Friday we went to Queen Victoria Market, which is one of Melbournes biggest markets, offering everything your heart desires within cheap crap. But it is also one of the best foodmarkets I have seen so far. Fruit, vegetables, meat, fish, delicatessen etc. And not only in limited quantities. The range was stunning! 95% of the products are made or produced in Australia, which is a great indicator of just how big this country is and how isolated the Australians are. It simply pays off to grow and produce most of the food here. The remaining 5% are the very special and/or unique products that are not grown or produced here. Delicate spices, tea mixtures and the like. We were helping Bettina shopping for the Saturday afternoon get-together they had invited to. Bettina and her husband Roger know many german-australian families in the area, and a few of them were invited to come over, with all their children. Also Alexandras grand-cousin Erich and his family were invited. They did not know Bettina and Roger, but as we were there and were to stay with Erich and his family at their house afterwards, they felt it only natural to invite them as well, so that we could all get to know each other. True australian hospitality!

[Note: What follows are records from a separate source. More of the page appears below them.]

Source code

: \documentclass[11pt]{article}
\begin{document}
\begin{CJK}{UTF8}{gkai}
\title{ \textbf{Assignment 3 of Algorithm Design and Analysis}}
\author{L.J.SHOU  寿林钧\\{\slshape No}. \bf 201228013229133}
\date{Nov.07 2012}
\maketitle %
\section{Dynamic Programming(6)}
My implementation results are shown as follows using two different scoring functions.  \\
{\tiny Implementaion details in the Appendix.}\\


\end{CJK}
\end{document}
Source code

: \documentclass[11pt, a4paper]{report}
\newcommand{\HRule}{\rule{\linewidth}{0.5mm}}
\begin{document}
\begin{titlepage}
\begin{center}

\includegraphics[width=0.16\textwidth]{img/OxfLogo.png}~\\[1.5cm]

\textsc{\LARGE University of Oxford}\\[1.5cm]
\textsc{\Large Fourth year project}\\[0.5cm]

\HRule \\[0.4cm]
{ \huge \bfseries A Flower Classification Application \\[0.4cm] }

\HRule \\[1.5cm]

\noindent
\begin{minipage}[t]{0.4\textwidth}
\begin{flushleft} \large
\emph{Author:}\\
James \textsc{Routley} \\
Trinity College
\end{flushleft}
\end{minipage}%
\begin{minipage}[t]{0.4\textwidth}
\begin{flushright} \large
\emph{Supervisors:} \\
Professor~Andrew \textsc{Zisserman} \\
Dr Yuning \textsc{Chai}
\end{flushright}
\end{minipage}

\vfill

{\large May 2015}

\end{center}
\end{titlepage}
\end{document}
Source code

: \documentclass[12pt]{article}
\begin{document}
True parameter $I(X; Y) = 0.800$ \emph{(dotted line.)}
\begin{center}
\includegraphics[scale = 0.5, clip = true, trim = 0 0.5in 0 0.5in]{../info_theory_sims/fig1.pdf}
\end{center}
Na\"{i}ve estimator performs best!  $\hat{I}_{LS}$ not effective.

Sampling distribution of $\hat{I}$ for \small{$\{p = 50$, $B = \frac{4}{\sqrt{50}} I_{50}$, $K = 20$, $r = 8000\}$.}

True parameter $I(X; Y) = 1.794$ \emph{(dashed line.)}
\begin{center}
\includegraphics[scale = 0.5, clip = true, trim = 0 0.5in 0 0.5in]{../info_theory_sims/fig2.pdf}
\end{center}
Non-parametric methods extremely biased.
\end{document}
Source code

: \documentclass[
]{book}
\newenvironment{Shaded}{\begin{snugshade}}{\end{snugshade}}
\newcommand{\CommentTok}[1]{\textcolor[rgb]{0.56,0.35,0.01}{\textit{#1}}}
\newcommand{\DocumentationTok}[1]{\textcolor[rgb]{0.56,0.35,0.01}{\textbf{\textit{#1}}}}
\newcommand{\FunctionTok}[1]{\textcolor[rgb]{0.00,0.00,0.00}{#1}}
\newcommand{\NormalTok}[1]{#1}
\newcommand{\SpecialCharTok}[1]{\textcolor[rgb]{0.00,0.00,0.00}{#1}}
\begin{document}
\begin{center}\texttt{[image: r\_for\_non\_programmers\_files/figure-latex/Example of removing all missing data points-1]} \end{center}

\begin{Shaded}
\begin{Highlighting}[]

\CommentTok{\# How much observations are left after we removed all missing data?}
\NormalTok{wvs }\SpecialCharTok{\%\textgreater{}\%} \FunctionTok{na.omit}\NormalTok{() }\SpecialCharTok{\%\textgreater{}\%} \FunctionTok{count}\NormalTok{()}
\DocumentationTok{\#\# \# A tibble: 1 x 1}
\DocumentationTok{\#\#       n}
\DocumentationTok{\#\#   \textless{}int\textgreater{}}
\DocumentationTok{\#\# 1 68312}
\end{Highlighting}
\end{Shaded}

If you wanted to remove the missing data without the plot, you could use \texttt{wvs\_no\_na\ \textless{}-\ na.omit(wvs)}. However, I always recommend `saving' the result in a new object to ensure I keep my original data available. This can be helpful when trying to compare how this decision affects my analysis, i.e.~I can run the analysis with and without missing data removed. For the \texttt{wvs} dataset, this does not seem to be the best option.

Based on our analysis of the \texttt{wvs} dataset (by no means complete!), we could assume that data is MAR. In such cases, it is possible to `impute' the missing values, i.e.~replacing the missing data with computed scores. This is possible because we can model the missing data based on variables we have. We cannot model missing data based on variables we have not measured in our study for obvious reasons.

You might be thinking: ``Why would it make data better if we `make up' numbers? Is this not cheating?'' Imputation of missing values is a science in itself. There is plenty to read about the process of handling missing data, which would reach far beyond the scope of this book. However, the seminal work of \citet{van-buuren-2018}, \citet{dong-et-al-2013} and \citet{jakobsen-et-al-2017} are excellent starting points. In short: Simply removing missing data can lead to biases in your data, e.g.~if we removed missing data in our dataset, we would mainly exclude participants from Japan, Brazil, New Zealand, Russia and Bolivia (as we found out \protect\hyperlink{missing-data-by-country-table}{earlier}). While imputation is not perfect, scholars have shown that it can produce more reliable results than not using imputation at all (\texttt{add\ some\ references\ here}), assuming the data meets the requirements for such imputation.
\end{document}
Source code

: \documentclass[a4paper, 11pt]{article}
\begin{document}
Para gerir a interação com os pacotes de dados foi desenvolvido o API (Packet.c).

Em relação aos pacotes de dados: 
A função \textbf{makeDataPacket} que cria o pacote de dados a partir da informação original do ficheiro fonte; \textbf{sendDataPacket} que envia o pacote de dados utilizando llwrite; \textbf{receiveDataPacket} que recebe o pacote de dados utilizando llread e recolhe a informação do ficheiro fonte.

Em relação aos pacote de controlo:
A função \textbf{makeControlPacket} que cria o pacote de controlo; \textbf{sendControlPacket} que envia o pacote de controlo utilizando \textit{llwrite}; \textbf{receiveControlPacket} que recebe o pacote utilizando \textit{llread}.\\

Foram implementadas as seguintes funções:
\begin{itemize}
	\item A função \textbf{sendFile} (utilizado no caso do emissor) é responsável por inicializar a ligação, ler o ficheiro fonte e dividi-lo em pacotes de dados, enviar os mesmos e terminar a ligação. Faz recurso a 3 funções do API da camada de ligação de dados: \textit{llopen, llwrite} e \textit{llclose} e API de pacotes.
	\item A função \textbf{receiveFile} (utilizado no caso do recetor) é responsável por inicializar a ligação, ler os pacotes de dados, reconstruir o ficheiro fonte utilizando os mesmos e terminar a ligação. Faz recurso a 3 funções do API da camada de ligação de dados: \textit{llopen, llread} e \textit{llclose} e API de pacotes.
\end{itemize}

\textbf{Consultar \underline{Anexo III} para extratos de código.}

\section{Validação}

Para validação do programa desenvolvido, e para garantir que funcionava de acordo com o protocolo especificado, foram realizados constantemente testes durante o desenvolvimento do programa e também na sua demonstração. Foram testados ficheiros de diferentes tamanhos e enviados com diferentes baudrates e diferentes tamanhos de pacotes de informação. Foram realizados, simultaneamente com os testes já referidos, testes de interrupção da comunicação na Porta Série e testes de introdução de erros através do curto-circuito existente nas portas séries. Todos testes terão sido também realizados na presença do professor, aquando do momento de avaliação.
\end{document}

The house of Bettina and Roger is one of those cozy and rare buildings that have a lot of rooms full of life, with quite a high level of noise because of all the children, and yet the parents just remain calm, relaxed and in complete balance with the surroundings. And after having cooked a wonderful dinner for 20 people the kitchen obviously looked “challenging” to even the toughest dish washer. But also this was simply ignored for a while as we enjoyed a glass of red wine on the couch by the fire. I admire such people tremendously! We thoroughly enjoyed our days here!
We are currently staying with Sandra and Erich. When they heard about our journey, and that we would be staying for a while here in Melbourne, they immediately offered us to stay with them in their house. In Europe it is my experience that people, including myself, are much more reluctant when it comes to opening their homes to other people who are almost strangers. Here in Australia we have been invited by people several times even though we had only just met them. Erich and his family are relatives of Alexandra, but it has been many years since they last met and a lot of water has run under the bridge. Children have been born and families started. So we were a bit anxious as to how this would work, when we would crash into their daily life of work, school, sports practice and all the logistics involved with that. But their house is also HUGE, and thus we do not feel that we are interfering. And once again we are guests, staying with a family that insists that their home is also our home during our stay. We even got the car keys! We feel comfortable and at home, and hope that we are not too stressful to have hanging around.
So, the coming weeks we are tourists in Melbourne. We will meet with former colleagues, get to know the area and simply just live here for a short while. We have gotten our commuter cards for the train and metro system and we are ready to explore!